In the future, the service will persist all state in the cluster.
### Manager
The `manager` service acts as both the API server and the workflow engine for
processing deployments. It handles a `POST` to the `/deployments` collection as
follows:
1. Create a new deployment with a manifest containing `inputConfig` from the
user request
1. Call out to the `expandybird` service to expand the `inputConfig`
1. Store the resulting `expandedConfig` and `layout`
1. Call out to the `resourcifier` service to instantiate the primitive resources
described by the `expandedConfig`
1. Respond with success or error messages to the original API request
`GET`, `PUT` and `DELETE` operations are processed in a similar manner, except
that:
* No expansion is performed for `GET` or `DELETE`
* The primitive resources are updated for `PUT` and deleted for `DELETE`
The manager is responsible for saving the information associated with
deployments, manifests, type instances, and other resources in the Deployment
Manager model.
### Expandybird
The `expandybird` service takes in a configuration, performs all necesary
template expansions, and returns the resulting flat configuration and layout.
It is completely stateless.
Because templates are written in Python or Jinja, the actual expansion process
is performed in a sub-process that runs a Python interpreter. A new sub-process
is created for every request to `expandybird`.

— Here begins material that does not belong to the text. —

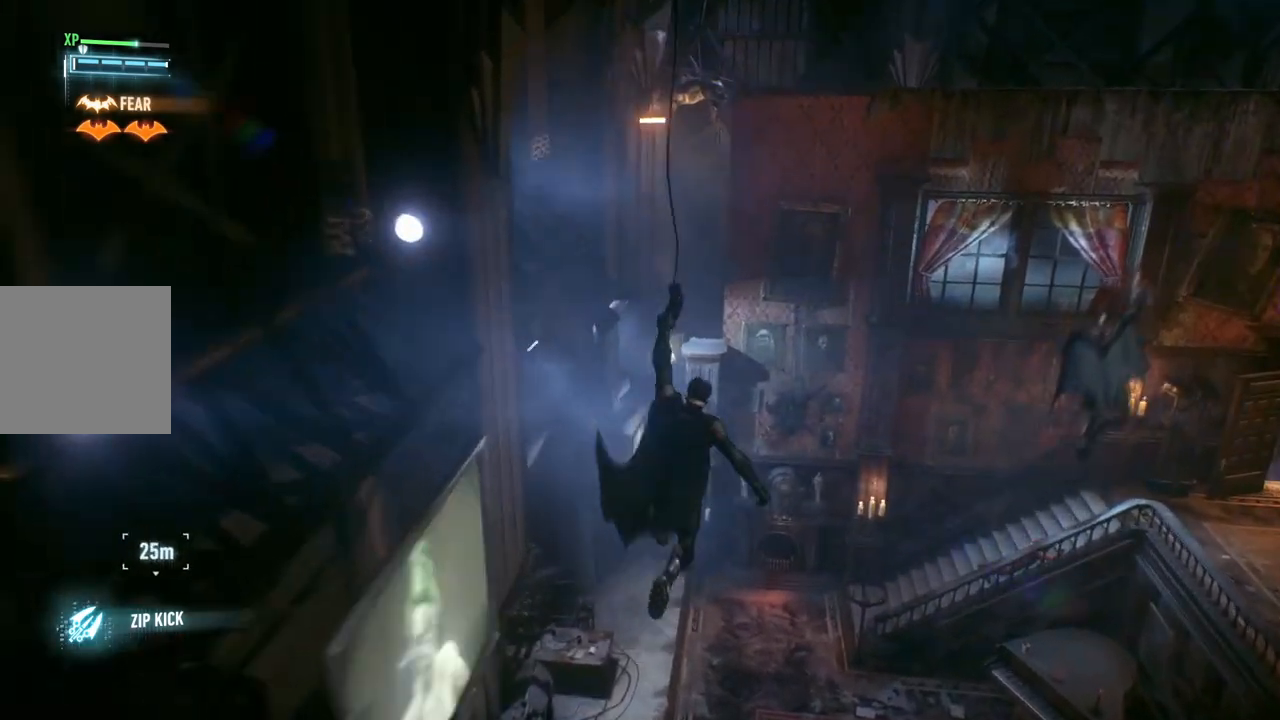
{"buttons": ["R1"], "left_stick": "up", "right_stick": "center", "events": [[33, "right_stick", "center"], [133, "R1", "down"], [167, "right_stick", "up"], [267, "R1", "up"], [433, "R1", "down"], [500, "right_stick", "center"]]}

Currently, expansion is not sandboxed, but templates should be reproducable,
hermetically sealed entities. Future designs may therefore introduce a sandbox to
limit external interaction, such as network or disk access, during expansion.
### Resourcifier
The `resourcifier` service takes in a flat expanded configuration describing
only primitive resources, and makes the necessary `kubectl` calls to process
them. It is totally stateless, and handles requests synchronously.
The `resourcifier` runs `kubectl` in a sub-process within its container. A new
sub-process is created for every request to `resourcifier`.
It returns either success or error messages encountered during resource processing.